• **TEXT PROVIDED**
»»
Gross margins may have peaked, as they fell 70 basis points on a sequential basis and 410 basis points on a year-over-year basis. Meanwhile, selling, general, and administrative expenses (or SG&A) decreased to 10.5%.

Most builders are reporting extremely high gross margins, including Lennar Corporation (LEN), PulteGroup (PHM), Standard Pacific Corp. (SPF), and Toll Brothers (TOL).

Size and scale matter

The big builders such as PulteGroup, Standard Pacific, Lennar, and Toll Brothers have an advantage over the smaller builders—they’re able to access the capital markets and raise funds very cheaply. The smaller builders are finding themselves almost shut out of the capital markets. This gives the bigger builders a tremendous advantage. Large institutional investors are almost throwing money at these bigger builders, while the smaller guys can’t take advantage of opportunities due to tight credit conditions.

Mergers and acquisitions may take hold

This climate is obviously a recipe for mergers and acquisitions activity. The smaller builders will be driven into the arms of the bigger builders. Also, some of the larger builders may believe merging makes sense.

In fact, we’ve already seen some deals. We saw a wave of mergers in the late 1990s in this sector while it recovered from the mini bust of the late 1980s and early 1990s. D.R. Horton has unrestricted cash of over $518 million and may look to acquisitions as a way to grow. The company also has a convertible bond issue, which is deep in the money and will be converted into stock.
««
• **RECORDED INFORMATION**
»»
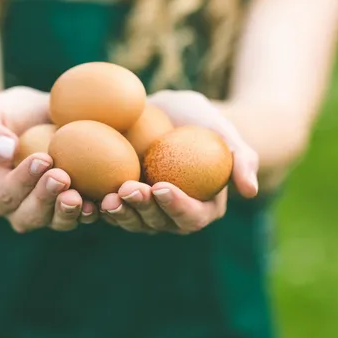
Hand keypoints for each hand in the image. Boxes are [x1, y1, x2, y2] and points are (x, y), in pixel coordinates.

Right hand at [0, 87, 98, 232]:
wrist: (42, 118)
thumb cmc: (10, 114)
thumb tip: (6, 149)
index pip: (5, 193)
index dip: (22, 181)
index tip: (42, 158)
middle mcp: (20, 211)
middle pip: (30, 215)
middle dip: (46, 198)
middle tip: (62, 177)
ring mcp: (50, 213)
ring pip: (58, 221)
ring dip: (69, 211)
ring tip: (80, 196)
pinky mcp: (76, 208)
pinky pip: (84, 216)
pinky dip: (95, 210)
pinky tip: (105, 199)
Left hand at [100, 90, 258, 234]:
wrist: (168, 113)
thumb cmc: (201, 121)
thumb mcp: (224, 131)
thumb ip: (242, 159)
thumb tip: (250, 191)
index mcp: (201, 208)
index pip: (191, 216)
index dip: (176, 206)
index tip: (161, 186)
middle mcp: (172, 217)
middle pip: (158, 224)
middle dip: (142, 210)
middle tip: (129, 189)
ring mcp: (145, 212)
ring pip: (132, 221)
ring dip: (119, 212)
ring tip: (108, 195)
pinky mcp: (122, 202)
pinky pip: (111, 209)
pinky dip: (99, 204)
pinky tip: (86, 193)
««
• **WORK REQUIRED**
List every stock ticker symbol that appears in parentheses in the homebuilder text. The lines have no connection to the homebuilder text.

• **EXERCISE ANSWER**
LEN, PHM, SPF, TOL